═════ Data provided
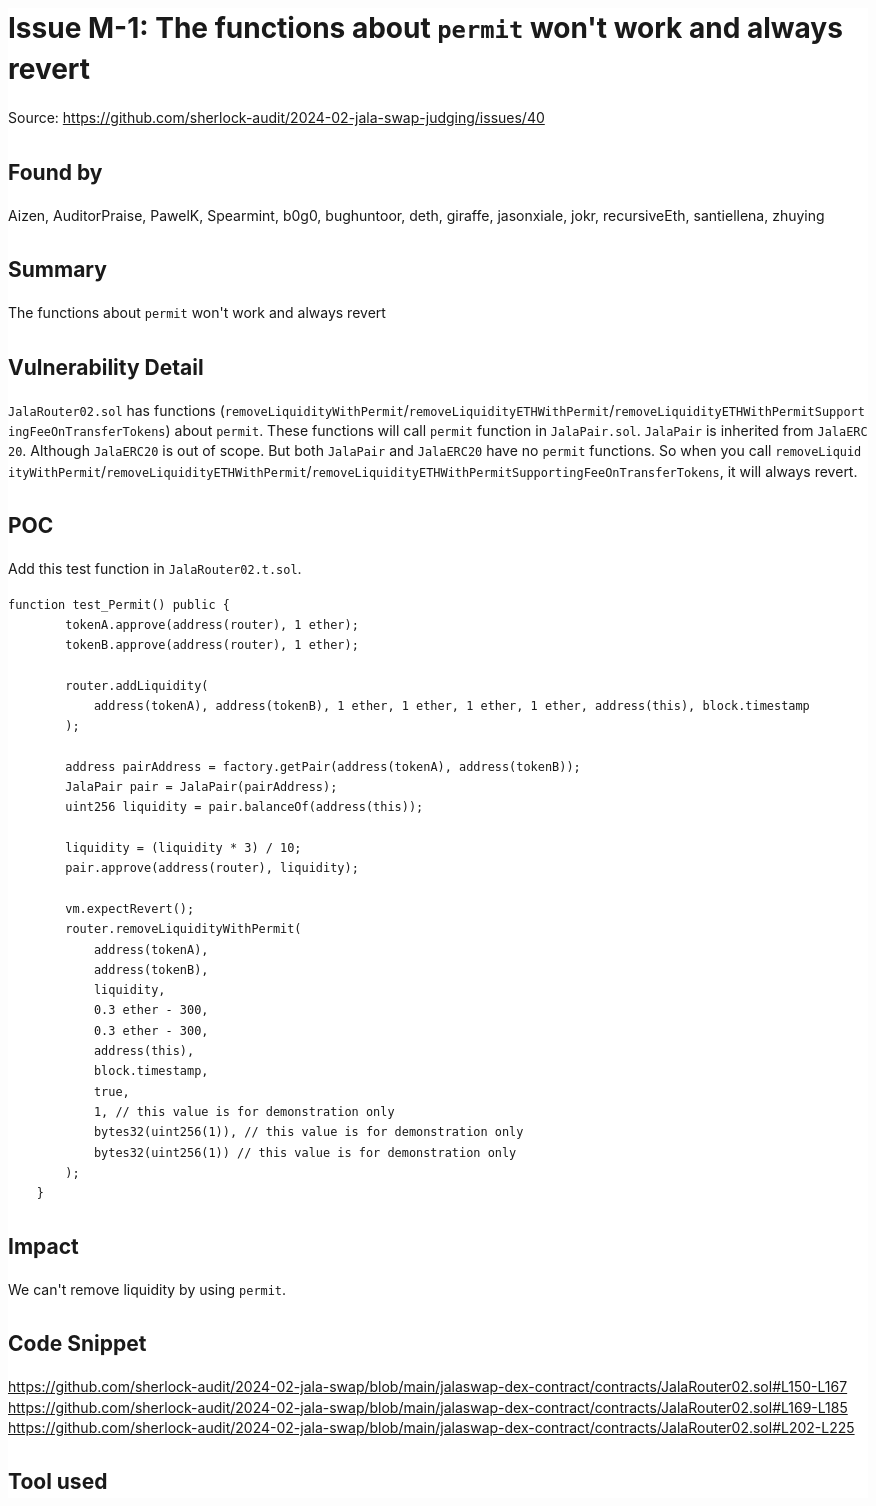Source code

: # Issue M-1: The functions about ```permit``` won't work and always revert 

Source: https://github.com/sherlock-audit/2024-02-jala-swap-judging/issues/40 

## Found by 
Aizen, AuditorPraise, PawelK, Spearmint, b0g0, bughuntoor, deth, giraffe, jasonxiale, jokr, recursiveEth, santiellena, zhuying
## Summary
The functions about ```permit``` won't work and always revert
## Vulnerability Detail
```JalaRouter02.sol``` has functions (```removeLiquidityWithPermit```/```removeLiquidityETHWithPermit```/```removeLiquidityETHWithPermitSupportingFeeOnTransferTokens```) about ```permit```. These functions will call ```permit``` function in ```JalaPair.sol```. ```JalaPair``` is inherited from ```JalaERC20```. Although ```JalaERC20``` is out of scope. But both ```JalaPair``` and ```JalaERC20``` have no ```permit``` functions. So when you call ```removeLiquidityWithPermit```/```removeLiquidityETHWithPermit```/```removeLiquidityETHWithPermitSupportingFeeOnTransferTokens```, it will always revert.
## POC
Add this test function in ```JalaRouter02.t.sol```.
```solidity
function test_Permit() public {
        tokenA.approve(address(router), 1 ether);
        tokenB.approve(address(router), 1 ether);

        router.addLiquidity(
            address(tokenA), address(tokenB), 1 ether, 1 ether, 1 ether, 1 ether, address(this), block.timestamp
        );

        address pairAddress = factory.getPair(address(tokenA), address(tokenB));
        JalaPair pair = JalaPair(pairAddress);
        uint256 liquidity = pair.balanceOf(address(this));

        liquidity = (liquidity * 3) / 10;
        pair.approve(address(router), liquidity);

        vm.expectRevert();
        router.removeLiquidityWithPermit(
            address(tokenA),
            address(tokenB),
            liquidity,
            0.3 ether - 300,
            0.3 ether - 300,
            address(this),
            block.timestamp,
            true,
            1, // this value is for demonstration only
            bytes32(uint256(1)), // this value is for demonstration only
            bytes32(uint256(1)) // this value is for demonstration only
        );
    }
```
## Impact
We can't remove liquidity by using ```permit```.
## Code Snippet
https://github.com/sherlock-audit/2024-02-jala-swap/blob/main/jalaswap-dex-contract/contracts/JalaRouter02.sol#L150-L167
https://github.com/sherlock-audit/2024-02-jala-swap/blob/main/jalaswap-dex-contract/contracts/JalaRouter02.sol#L169-L185
https://github.com/sherlock-audit/2024-02-jala-swap/blob/main/jalaswap-dex-contract/contracts/JalaRouter02.sol#L202-L225
## Tool used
══════════
▶ [Exercise directions] Determine how many lines of the data include the word "contracts". Reply with the count and no other text.

▶ [Solution to this exercise] 3